Le rempart nord est construit en trois phases, à partir du VIe siècle av. J.-C.. Le premier rempart mesure environ deux mètres de haut et quatre mètres de large ; il est constitué d’une palissade de poutres horizontales maintenues par de fins pieux enfoncés dans le sol. La terre extraite du fossé situé devant le rempart était entassée derrière celui-ci pour le renforcer. Dans une seconde phase, une nouvelle palissade, plus haute et plus robuste, est érigée deux mètres en avant du premier rempart, portant la largeur totale à sept mètres et la hauteur à 2,5 mètres.
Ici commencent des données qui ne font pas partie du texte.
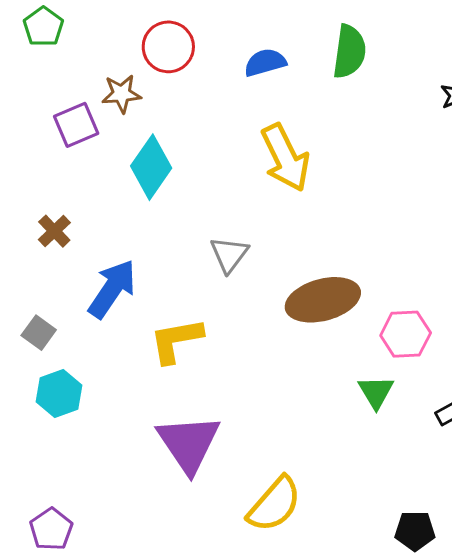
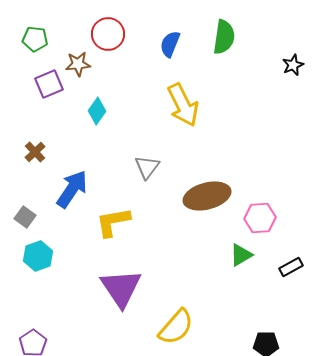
green pentagon: (43, 27) -> (35, 39), moved, turned -30
blue semicircle: (265, 63) -> (170, 44), turned -52
cyan diamond: (151, 167) -> (97, 111), size x0.7
green triangle: (376, 392) -> (241, 255), turned 30

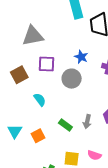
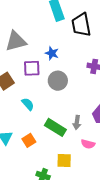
blue star: (81, 57) -> (52, 53), moved
green rectangle: (65, 125) -> (55, 127), size x1.5
pink semicircle: (94, 155) -> (88, 144), moved

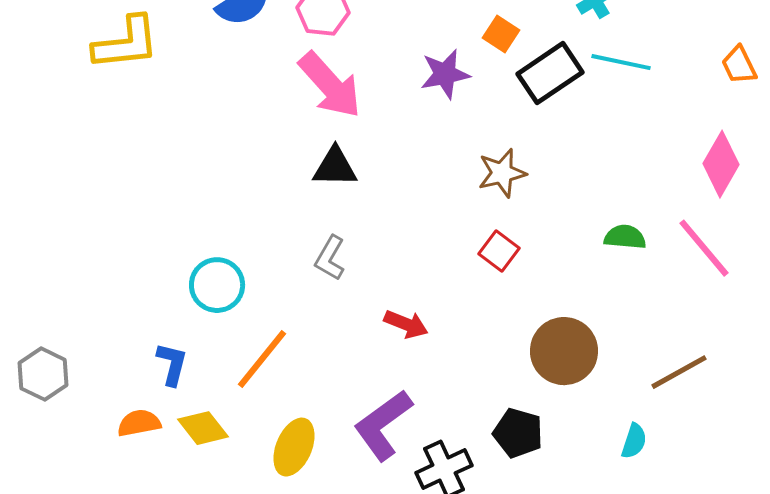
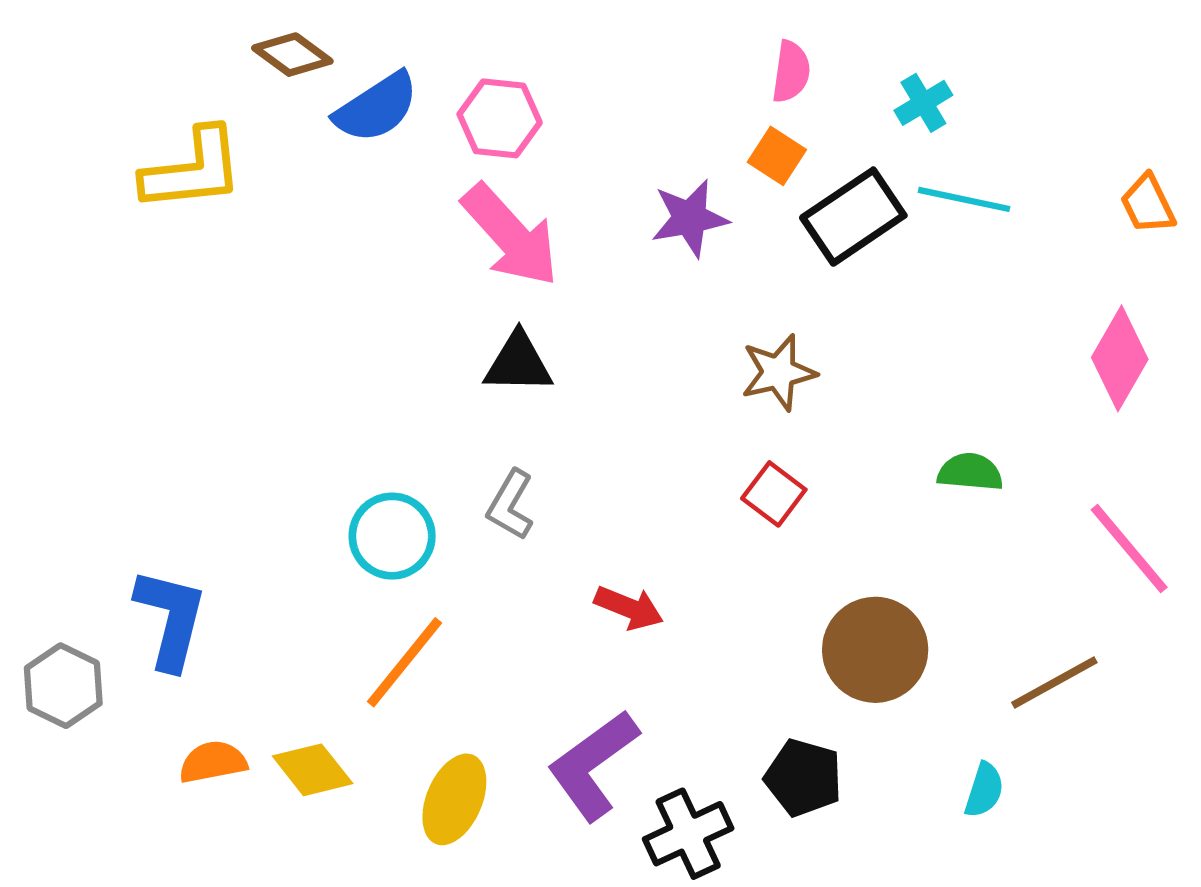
pink line: (704, 248) -> (1129, 549), moved
cyan circle: (217, 285) -> (392, 536), moved
blue L-shape: (172, 364) -> (171, 619), moved, size x1.5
Lors de la troisième phase, le rempart est encore surélevé et élargi, et un parement de pierre est appliqué à l’extérieur pour un renforcement supplémentaire, maintenu par des pieux verticaux[1],[2]. Le site se distingue par la longueur totale du rempart qui dépasse les 1000m, couvrant une superficie de 100 hectares[2].
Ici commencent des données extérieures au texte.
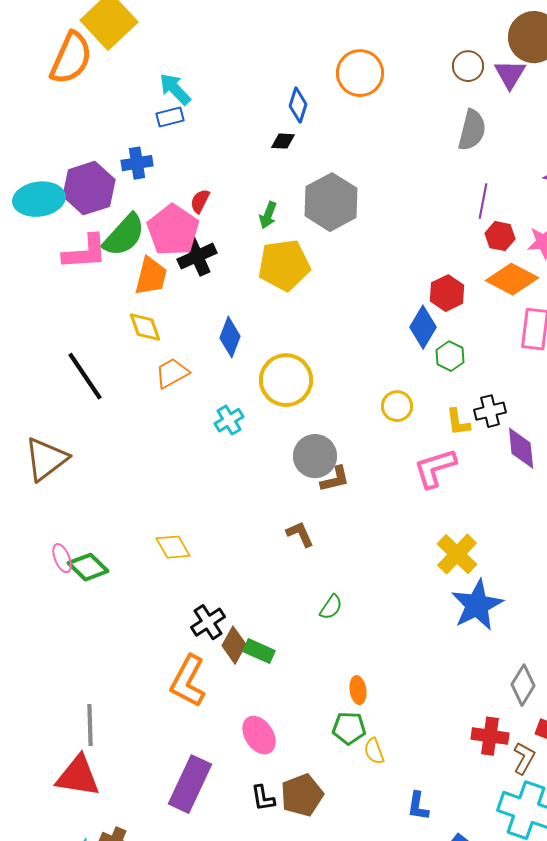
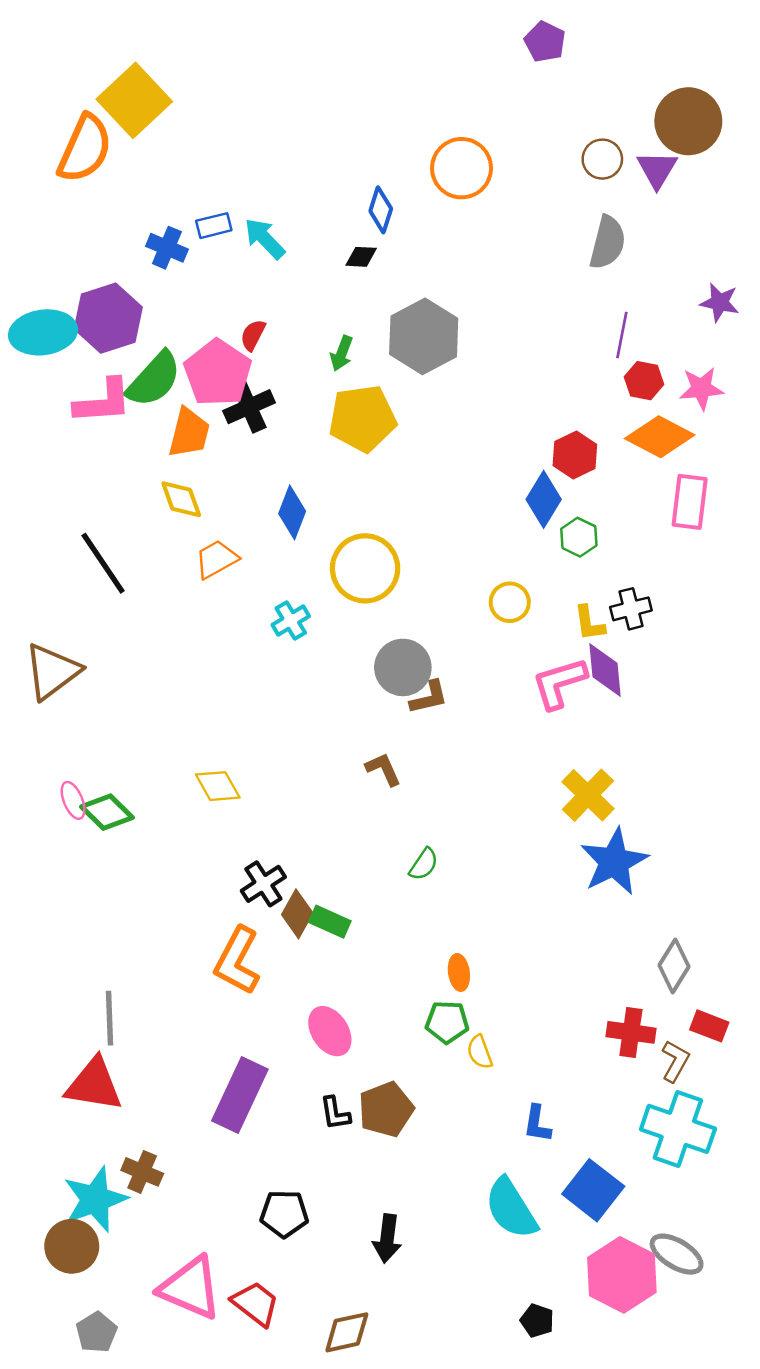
cyan arrow: (175, 89) -> (265, 239), moved
blue cross: (137, 163) -> (167, 248), moved, turned 32
purple diamond: (521, 448) -> (605, 670), moved

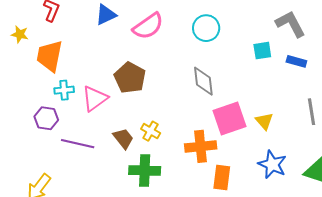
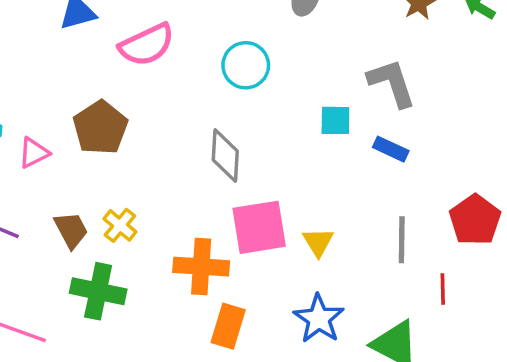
pink triangle: (95, 98) -> (34, 153), size x0.7

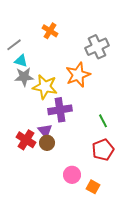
Les fouilles effectuées de 1980 à 1985 par Anne Cahen-Delhaye apportent des éléments de datation sur base des céramiques identifiées, les rapprochant de la datation de la nécropole de saint-Vincent située à Tintigny, douze kilomètres plus loin. Ces éléments précèdent la céramique dite "marnienne" caractéristique de la région Champagne-Ardenne durant la deuxième moitié du Ve siècle av. J.-C. jusqu'au début du IVe siècle av. J.-C. Ces céramiques sont un indicateur de l'implantation ou de la colonisation de ce groupe celte à cette période[2].
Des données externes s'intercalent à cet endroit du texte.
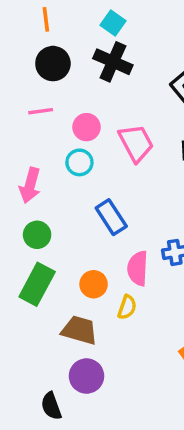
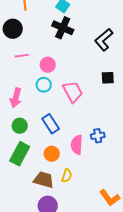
black circle: (53, 64) -> (13, 29), moved
pink trapezoid: (136, 143) -> (73, 92), moved
blue rectangle: (111, 217) -> (51, 124), moved
yellow semicircle: (127, 307) -> (67, 176), moved

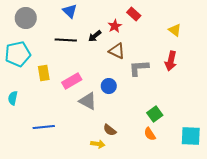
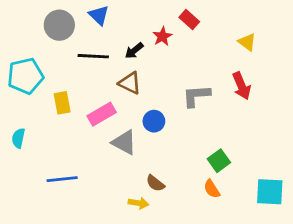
gray circle: (26, 18) -> (59, 25), moved
brown triangle: (117, 51) -> (130, 83), moved
red arrow: (171, 61) -> (241, 86), turned -36

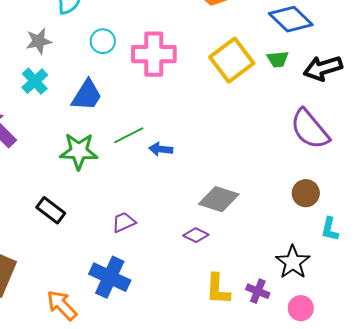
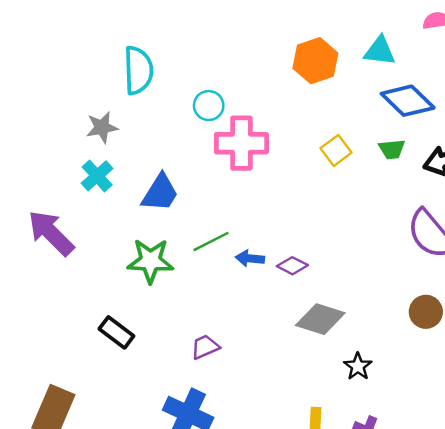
cyan circle: (103, 41) -> (209, 106), moved
yellow square: (232, 60) -> (336, 150), size x0.6
purple diamond: (196, 235) -> (292, 266), moved
black star: (293, 262) -> (358, 366), moved, size x0.7

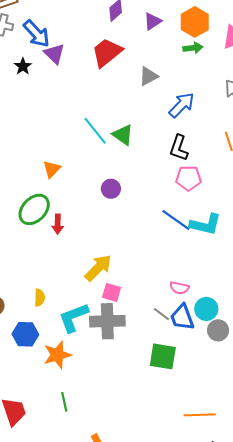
L'oppidum est habité par les Gaulois du Ve au Ier siècle av. J.-C. et par les Gallo-Romains du Ier au IIIe siècle.
Contrairement au site historique voisin de Montauban, qui n'a été habité que sporadiquement, il s'agit d'un site fortifié ayant connu une occupation permanente, où l'élevage et l'agriculture sont pratiqués.